══ Passage shown

Radio Script #1184

Little Talks on Common Things
December 31, 1978

A family prominent in this part of Maine from its pioneer days was the Haydens. There recently came to my attention a little book written in 1877 by Rev. William Hayden of Portland. At first it seems strange to note that the book was published in London by Printer James Speirs at 35 Bloombury Street, but the contents quickly reveal that the Portland clergyman who wrote the book spent much time in England tracing the origins of the Hayden family.

He was able to learn that William Hayden was a justice in Devonshire as early as 1260, and by 1300 his descendants were in high favor at the royal court. That was nearly 200 years before Columbus discovered America. By the time of the eleventh generation, in the reign of Henry VIII, John Hayden, sheriff and alderman of London, was a member of the select group of Lincoln Inn attorneys. His wealth enabled him to give 3000 pounds for relief of the poor, and he obtained from the crown the manor parish of St. Mary’s Ottery, when Henry’s break with the Roman church confiscated the monastery lands. He also founded a grammar school at St. Mary’s at a. time when those schools were first being established in England. Before he died in 1587, John Hayden had provided two huge ornate doors for the parish church. It is thus clear that, when 13th generation Gideon Hayden came to America with the Winthrop colony in 1630, he belonged to a highly respected and affluent family of Englishmen.

════
══ Data provided

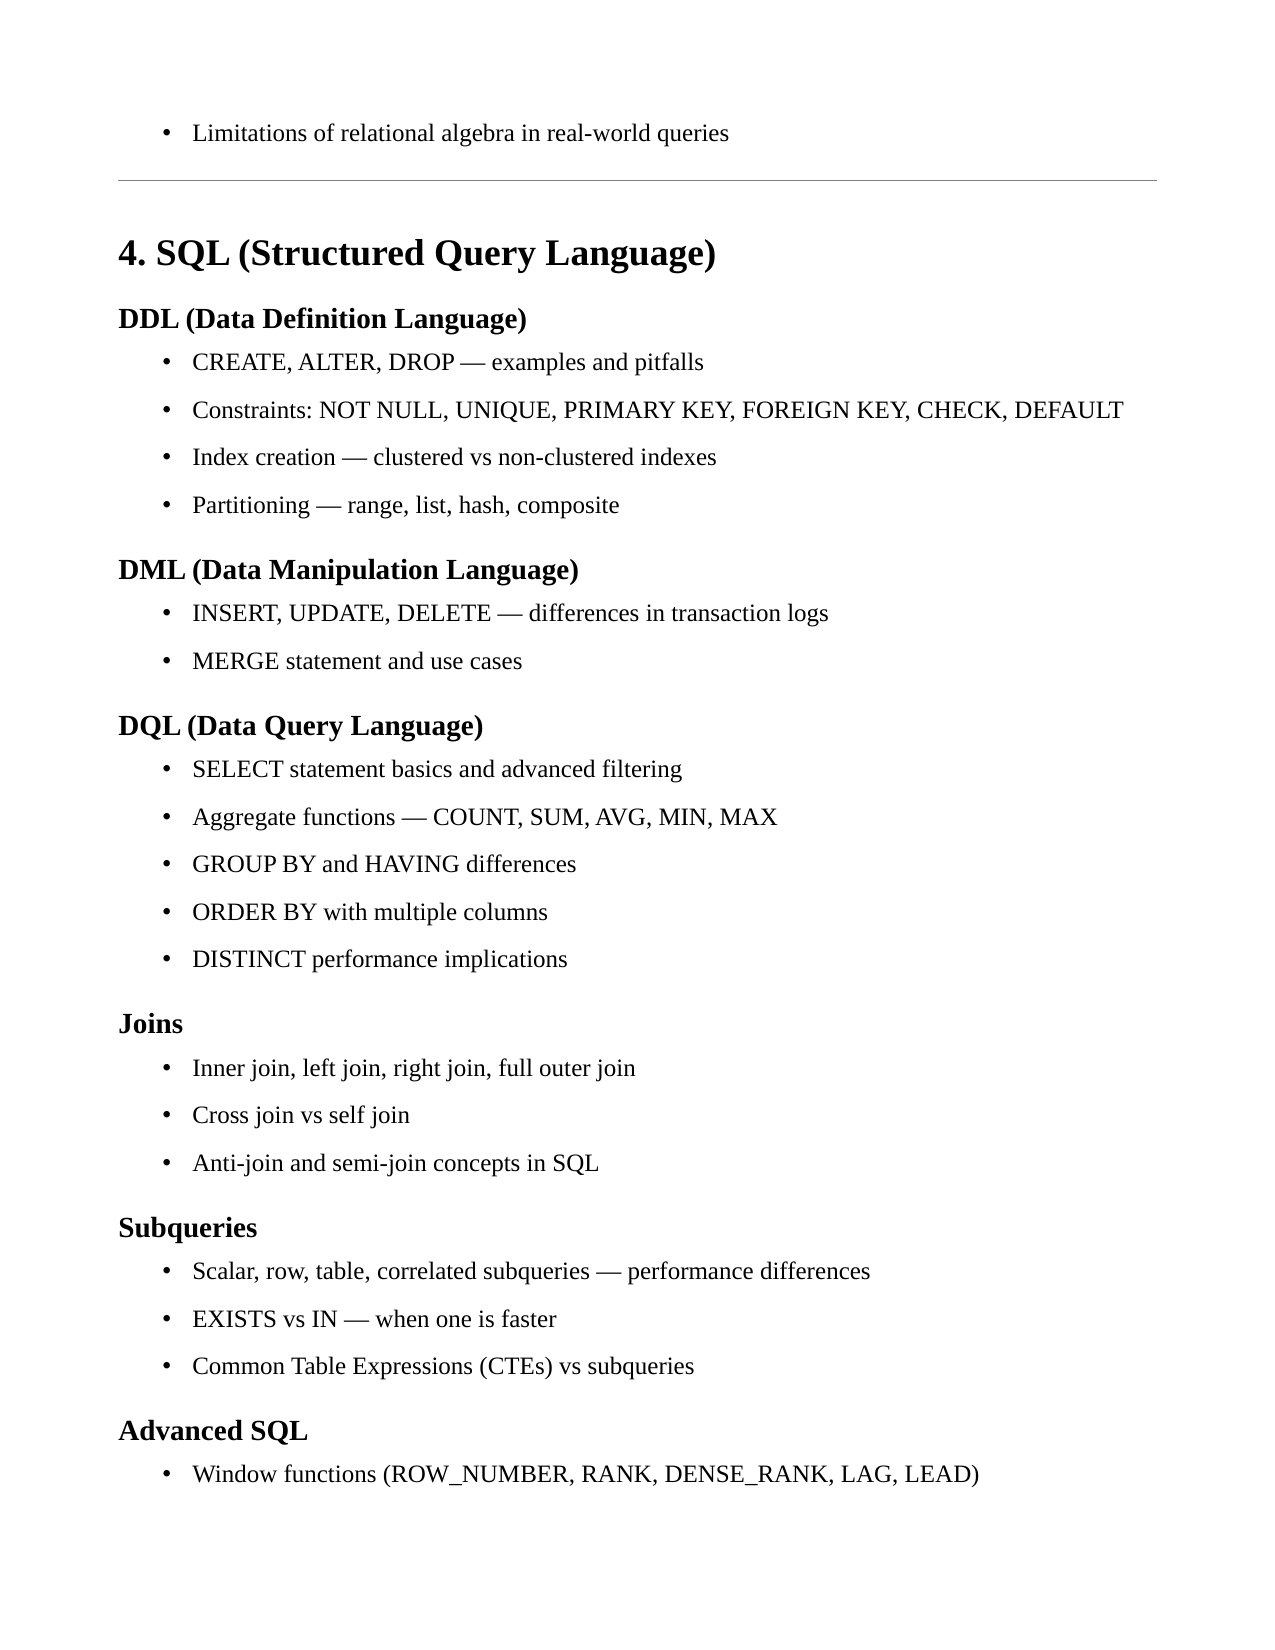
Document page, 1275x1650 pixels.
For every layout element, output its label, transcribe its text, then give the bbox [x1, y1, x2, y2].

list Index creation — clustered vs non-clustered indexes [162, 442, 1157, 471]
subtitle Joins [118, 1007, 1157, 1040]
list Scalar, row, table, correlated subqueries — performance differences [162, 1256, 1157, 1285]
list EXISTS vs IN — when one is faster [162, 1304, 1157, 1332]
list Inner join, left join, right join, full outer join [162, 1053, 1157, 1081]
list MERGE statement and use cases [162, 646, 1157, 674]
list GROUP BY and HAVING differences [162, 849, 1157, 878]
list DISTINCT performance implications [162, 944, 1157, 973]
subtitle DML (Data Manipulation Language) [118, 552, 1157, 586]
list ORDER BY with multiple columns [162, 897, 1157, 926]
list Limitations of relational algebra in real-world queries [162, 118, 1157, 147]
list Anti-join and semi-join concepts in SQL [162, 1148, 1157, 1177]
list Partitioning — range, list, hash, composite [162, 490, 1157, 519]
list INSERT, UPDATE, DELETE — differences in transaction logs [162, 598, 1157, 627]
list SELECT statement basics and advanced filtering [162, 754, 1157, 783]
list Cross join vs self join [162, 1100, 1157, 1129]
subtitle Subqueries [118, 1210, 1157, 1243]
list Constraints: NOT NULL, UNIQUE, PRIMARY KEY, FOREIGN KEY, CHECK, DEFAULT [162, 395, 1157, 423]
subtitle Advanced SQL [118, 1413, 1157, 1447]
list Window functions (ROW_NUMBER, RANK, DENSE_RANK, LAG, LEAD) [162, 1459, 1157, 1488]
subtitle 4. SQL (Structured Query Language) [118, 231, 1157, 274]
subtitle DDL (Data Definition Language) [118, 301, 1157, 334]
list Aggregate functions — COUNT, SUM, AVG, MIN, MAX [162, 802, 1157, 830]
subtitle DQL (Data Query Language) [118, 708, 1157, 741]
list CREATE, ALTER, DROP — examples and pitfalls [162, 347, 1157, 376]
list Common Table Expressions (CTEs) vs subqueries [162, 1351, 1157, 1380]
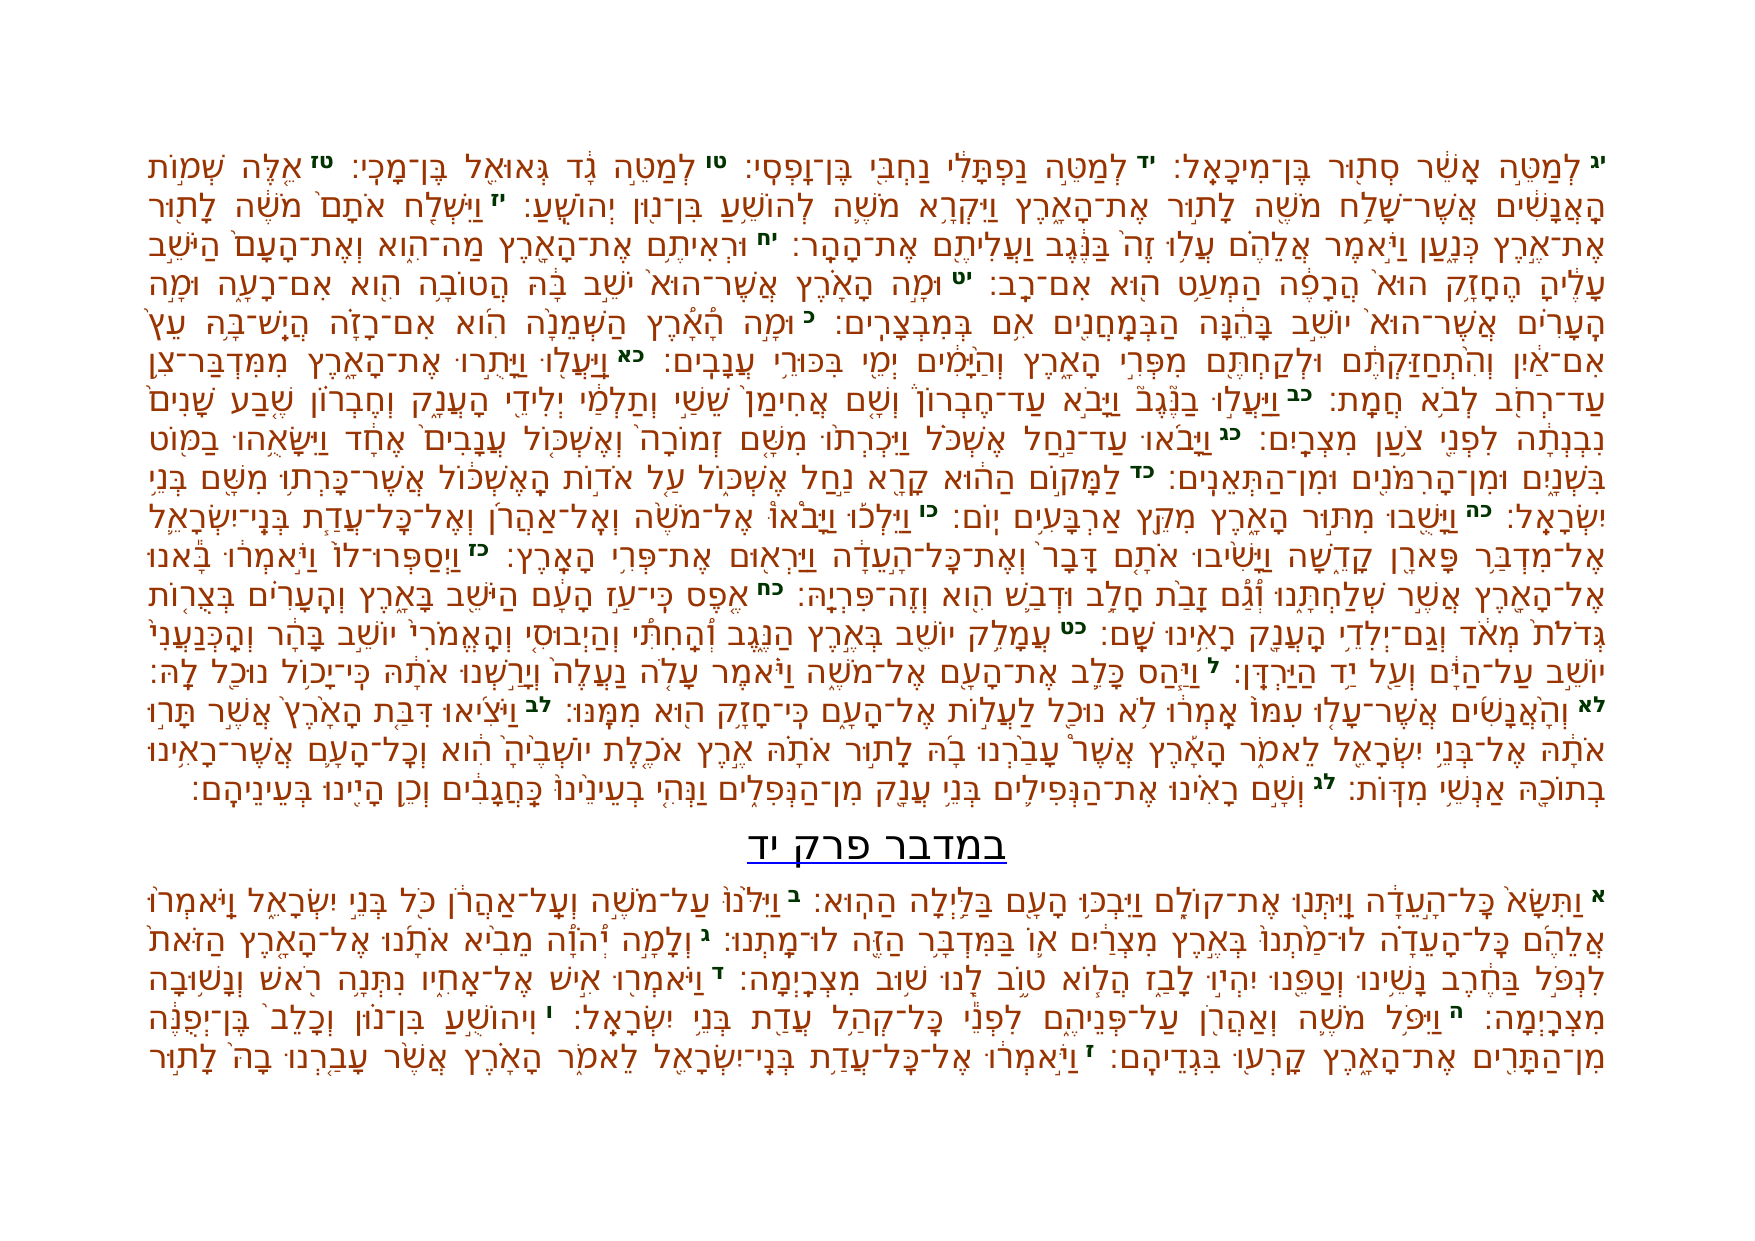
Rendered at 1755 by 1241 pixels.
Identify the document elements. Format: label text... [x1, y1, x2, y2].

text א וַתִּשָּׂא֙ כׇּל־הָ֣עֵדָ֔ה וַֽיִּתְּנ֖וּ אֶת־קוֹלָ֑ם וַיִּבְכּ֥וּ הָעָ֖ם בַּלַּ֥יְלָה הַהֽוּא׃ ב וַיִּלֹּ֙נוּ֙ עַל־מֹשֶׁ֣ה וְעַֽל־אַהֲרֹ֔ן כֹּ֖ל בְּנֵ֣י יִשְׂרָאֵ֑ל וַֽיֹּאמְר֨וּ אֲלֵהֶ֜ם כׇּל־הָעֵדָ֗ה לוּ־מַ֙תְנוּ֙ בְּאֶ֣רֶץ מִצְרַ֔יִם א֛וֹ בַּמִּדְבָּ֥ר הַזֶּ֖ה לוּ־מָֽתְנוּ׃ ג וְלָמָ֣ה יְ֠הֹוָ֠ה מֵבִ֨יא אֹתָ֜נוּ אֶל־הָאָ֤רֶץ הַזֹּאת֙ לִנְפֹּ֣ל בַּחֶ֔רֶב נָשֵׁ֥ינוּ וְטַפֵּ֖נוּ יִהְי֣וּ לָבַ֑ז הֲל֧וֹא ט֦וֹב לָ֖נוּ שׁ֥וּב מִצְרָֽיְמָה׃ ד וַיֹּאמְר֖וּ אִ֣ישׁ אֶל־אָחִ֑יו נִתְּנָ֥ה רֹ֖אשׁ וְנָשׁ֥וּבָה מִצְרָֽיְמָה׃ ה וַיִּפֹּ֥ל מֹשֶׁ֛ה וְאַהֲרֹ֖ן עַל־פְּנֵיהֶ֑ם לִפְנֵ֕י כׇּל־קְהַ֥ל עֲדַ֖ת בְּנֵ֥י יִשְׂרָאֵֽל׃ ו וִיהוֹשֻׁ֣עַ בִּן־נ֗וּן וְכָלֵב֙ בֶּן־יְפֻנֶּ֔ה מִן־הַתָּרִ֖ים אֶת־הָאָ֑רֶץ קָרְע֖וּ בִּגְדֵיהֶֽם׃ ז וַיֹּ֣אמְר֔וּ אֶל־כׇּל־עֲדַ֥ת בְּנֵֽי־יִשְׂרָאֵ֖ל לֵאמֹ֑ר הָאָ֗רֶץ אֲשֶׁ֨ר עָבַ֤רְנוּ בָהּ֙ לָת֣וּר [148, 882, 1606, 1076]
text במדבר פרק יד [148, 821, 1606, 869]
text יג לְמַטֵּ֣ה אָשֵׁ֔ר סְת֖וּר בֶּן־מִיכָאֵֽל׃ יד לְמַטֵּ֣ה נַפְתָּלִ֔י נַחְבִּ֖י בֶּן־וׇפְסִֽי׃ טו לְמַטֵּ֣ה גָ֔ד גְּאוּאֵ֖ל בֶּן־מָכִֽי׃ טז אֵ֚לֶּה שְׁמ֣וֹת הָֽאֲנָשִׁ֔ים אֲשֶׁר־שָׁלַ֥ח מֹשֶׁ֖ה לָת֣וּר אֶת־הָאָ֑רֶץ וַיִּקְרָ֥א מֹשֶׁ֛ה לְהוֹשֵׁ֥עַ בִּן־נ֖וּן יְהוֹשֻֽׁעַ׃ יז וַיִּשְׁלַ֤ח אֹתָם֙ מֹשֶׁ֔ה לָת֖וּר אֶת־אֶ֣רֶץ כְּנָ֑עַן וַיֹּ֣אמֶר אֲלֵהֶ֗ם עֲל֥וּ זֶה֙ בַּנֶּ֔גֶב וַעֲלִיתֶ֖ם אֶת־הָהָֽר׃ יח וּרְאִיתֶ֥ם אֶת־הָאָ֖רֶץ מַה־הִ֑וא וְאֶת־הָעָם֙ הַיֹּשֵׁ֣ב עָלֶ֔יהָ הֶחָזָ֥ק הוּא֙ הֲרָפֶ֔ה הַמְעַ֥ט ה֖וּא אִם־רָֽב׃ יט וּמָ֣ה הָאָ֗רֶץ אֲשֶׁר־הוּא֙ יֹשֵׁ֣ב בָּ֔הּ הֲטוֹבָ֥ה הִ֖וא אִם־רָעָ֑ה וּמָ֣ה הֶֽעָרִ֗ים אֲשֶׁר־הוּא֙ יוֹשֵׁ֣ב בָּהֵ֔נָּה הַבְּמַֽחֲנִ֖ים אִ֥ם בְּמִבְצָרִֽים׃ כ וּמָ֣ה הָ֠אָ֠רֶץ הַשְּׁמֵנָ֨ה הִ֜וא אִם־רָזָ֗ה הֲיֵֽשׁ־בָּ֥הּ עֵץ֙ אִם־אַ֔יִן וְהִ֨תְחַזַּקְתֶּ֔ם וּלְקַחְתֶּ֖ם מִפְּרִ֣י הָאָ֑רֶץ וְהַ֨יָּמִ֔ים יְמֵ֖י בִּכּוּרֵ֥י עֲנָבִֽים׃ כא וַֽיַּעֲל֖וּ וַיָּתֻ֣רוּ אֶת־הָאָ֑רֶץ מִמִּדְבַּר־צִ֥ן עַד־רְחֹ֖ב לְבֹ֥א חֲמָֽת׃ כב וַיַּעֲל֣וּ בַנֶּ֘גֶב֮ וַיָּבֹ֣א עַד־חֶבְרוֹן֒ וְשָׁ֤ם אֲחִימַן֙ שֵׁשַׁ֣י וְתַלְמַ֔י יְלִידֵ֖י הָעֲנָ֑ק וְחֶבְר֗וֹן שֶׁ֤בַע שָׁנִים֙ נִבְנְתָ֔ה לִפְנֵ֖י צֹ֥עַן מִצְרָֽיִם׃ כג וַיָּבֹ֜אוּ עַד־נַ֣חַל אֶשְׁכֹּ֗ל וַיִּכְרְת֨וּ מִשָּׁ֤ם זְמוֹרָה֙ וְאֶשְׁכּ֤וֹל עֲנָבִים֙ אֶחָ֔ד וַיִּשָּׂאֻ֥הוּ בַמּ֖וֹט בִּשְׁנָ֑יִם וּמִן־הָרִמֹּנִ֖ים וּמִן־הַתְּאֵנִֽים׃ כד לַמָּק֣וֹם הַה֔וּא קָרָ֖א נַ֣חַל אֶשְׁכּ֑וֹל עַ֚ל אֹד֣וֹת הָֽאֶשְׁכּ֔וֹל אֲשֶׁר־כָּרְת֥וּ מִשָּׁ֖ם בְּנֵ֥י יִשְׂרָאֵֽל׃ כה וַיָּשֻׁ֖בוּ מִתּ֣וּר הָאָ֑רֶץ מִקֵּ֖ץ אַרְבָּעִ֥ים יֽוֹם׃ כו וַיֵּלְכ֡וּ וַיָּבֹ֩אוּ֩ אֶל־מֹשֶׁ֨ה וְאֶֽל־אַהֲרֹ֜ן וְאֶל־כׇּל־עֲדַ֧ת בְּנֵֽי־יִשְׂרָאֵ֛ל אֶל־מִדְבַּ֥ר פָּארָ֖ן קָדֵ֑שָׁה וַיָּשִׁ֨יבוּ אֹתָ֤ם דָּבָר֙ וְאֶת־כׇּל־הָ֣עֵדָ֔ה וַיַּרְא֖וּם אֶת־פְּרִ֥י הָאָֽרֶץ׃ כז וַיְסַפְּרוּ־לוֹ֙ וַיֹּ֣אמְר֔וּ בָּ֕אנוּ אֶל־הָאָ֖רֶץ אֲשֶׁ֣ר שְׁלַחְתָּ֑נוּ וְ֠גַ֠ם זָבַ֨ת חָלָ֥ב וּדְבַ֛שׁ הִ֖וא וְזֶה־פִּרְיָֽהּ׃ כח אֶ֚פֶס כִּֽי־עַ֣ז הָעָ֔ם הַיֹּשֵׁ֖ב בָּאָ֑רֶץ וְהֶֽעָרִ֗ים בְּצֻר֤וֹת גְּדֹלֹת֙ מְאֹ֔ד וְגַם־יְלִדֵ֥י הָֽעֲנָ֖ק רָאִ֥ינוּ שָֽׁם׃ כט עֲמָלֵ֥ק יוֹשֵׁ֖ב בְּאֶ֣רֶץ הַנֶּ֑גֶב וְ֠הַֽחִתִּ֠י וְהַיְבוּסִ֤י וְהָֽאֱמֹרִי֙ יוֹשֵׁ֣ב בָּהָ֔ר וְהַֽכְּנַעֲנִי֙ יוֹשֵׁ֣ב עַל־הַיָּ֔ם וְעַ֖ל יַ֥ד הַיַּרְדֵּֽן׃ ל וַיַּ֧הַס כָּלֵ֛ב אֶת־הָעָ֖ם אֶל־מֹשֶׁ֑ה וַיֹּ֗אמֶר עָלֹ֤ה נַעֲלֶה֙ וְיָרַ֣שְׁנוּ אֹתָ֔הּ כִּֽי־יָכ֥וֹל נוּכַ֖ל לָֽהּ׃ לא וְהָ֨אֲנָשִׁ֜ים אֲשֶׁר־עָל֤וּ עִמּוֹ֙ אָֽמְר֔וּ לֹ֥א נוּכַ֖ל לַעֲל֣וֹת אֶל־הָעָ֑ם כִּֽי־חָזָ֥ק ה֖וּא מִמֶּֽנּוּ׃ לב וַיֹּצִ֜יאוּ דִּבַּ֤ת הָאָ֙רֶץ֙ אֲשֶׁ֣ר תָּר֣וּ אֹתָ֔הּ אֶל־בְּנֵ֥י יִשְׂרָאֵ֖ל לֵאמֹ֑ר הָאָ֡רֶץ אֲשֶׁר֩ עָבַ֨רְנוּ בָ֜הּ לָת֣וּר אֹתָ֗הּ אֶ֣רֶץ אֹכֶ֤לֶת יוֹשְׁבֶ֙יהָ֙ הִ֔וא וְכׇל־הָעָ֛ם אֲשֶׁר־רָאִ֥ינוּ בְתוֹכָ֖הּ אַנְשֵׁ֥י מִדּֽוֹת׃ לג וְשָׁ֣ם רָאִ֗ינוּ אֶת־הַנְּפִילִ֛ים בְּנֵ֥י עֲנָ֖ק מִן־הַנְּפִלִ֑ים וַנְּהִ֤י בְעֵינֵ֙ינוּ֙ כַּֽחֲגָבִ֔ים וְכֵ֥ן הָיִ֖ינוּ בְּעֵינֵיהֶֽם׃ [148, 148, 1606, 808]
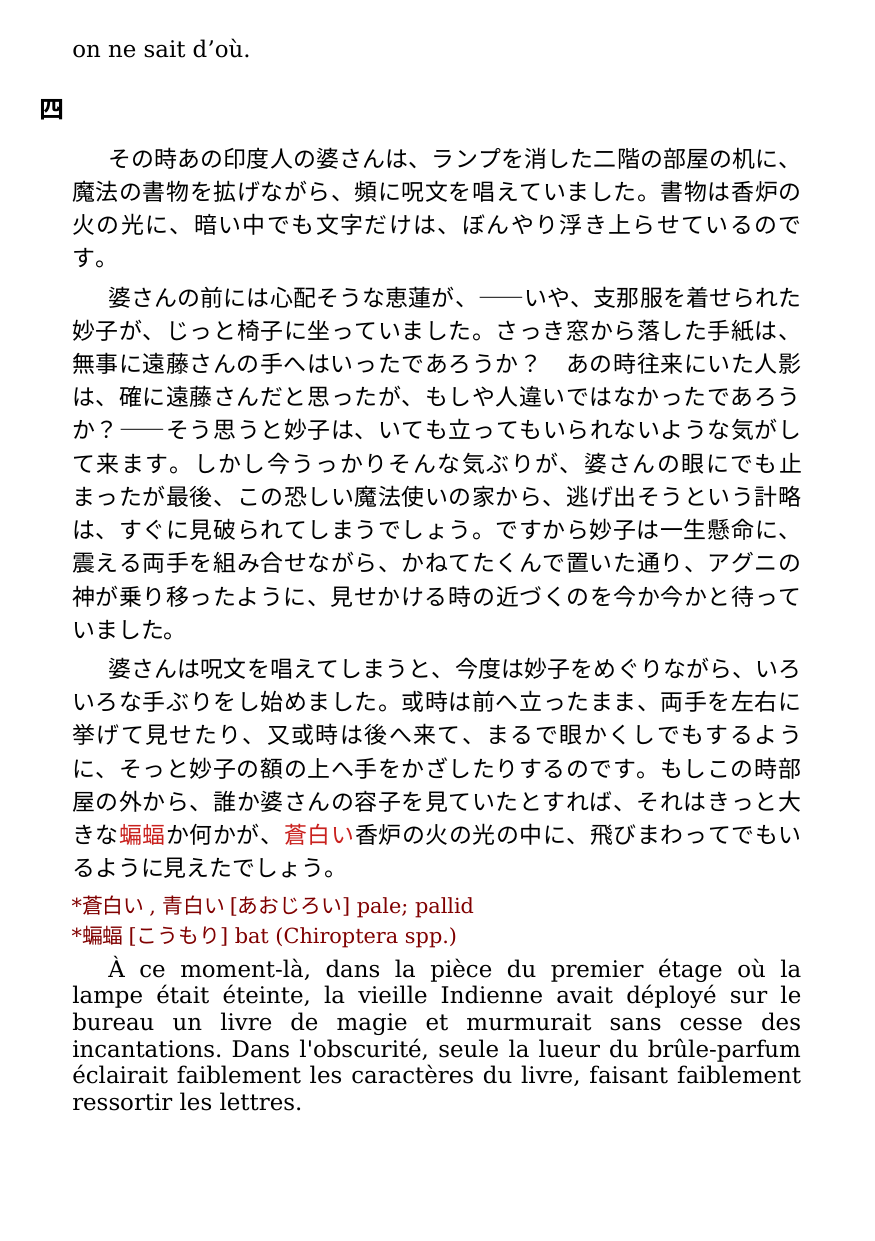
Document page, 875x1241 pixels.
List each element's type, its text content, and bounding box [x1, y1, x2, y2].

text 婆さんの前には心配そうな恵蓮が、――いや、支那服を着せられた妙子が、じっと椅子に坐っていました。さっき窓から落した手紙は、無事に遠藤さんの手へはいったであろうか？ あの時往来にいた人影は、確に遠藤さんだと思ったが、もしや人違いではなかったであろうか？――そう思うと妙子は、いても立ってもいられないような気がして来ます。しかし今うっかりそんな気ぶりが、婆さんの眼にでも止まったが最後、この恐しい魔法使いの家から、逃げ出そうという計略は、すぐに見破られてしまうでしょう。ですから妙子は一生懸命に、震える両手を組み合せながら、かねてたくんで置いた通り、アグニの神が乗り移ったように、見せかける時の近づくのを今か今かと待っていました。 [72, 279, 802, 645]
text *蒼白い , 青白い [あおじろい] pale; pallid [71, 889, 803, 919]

════

* Description of the task:
Repeat word for word the part of the Hayden family radio script above that begins at "A family prominent" and stops after "the Hayden family.".

* Exercise result:
A family prominent in this part of Maine from its pioneer days was the Haydens. There recently came to my attention a little book written in 1877 by Rev. William Hayden of Portland. At first it seems strange to note that the book was published in London by Printer James Speirs at 35 Bloombury Street, but the contents quickly reveal that the Portland clergyman who wrote the book spent much time in England tracing the origins of the Hayden family.